There is no room here for saying anything about the workshops, one great feature of which is the circular saw that will cut through a forty feet plank in six minutes, and we must only hint at the screw-breaks at the drum-heads, by which the downward speed of loaded wagons is completely governed.  We give one good word to the beautiful weighing machine at the head of the inclines, and the coaling jetty at their foot, the granite courses for which are being now laid; and end the discourse with some authentic details as to the state and extent of the work in general.  The act for the construction of this bread-water was passed in eighteen hundred and forty seven, and the first stone was deposited in the summer of eighteen hundred and forty nine.  Since that period three millions of tons of stone have been deposited; they can now tip nearly half a million per annum.  To quarry this rubble stone there are nine hundred and twenty-three, out of the fifteen hundred convicts constantly at work.  The convicts never leave the summit of the hill.  The total number of men employed is three hundred and ninety-six; there are also thirty or forty horses used about the works.

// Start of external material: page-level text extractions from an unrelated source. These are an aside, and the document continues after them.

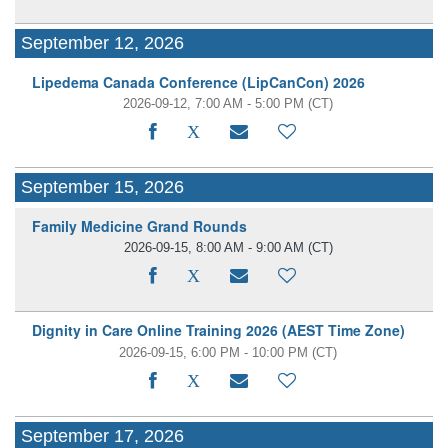
September 12, 2026
Lipedema Canada Conference (LipCanCon) 2026
2026-09-12, 7:00 AM - 5:00 PM
(CT)
September 15, 2026
Family Medicine Grand Rounds
2026-09-15, 8:00 AM - 9:00 AM
(CT)
Dignity in Care Online Training 2026 (AEST Time Zone)
2026-09-15, 6:00 PM - 10:00 PM
(CT)
September 17, 2026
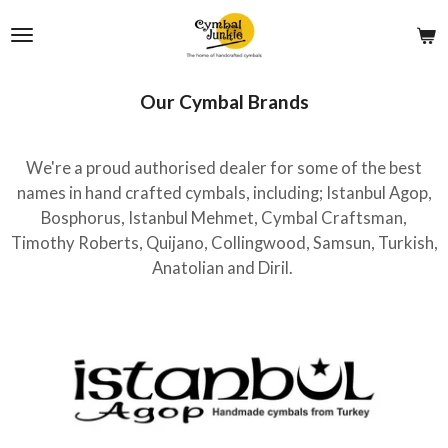
Skip
to
main
content
Our Cymbal Brands
We're a proud authorised dealer for some of the best
names in hand crafted cymbals, including; Istanbul Agop,
Bosphorus, Istanbul Mehmet, Cymbal Craftsman,
Timothy Roberts, Quijano, Collingwood, Samsun, Turkish,
Anatolian and Diril.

The description of work undertaken is, according to the act of parliament this; the formation of an inner and outer breakwater, together two thousand five hundred yards, (one mile seven hundred and forty yards,) in length, which will completely shelter two thousand one hundred and seven acres of Portland Bay; the depth over the anchorage varying from two to ten fathoms.  The Admiralty decided that the entrance should be made available for men-of-war, and the largest steamers, and the heads are therefore founded at a clear depth of twenty-four feet at least, below low water of spring-tides, with the rubble slope down to the ground-surfaces beginning at that depth, so as to avoid the possibility of large vessels striking in a heavy sea.  Of this it is evident there can be no risk whatever, since the lowest depth of water is about forty-five feet at the lowest tides.  The total estimate of cost is below a million; Plymouth breakwater, the length of which is between five hundred and six hundred yards less than that of Portland, cost three-quarters of a million beyond the Portland estimate.  The difference is due, of course mainly, to the astonishing advantages of Portland over almost every other site, but partly also to the advance of practical science since eighteen hundred and twelve.  The date of the completion of this great national undertaking must manifestly depend, and is reported quarterly to the House of Commons as depending, on the degree to which use is made of convict labour in procuring stone.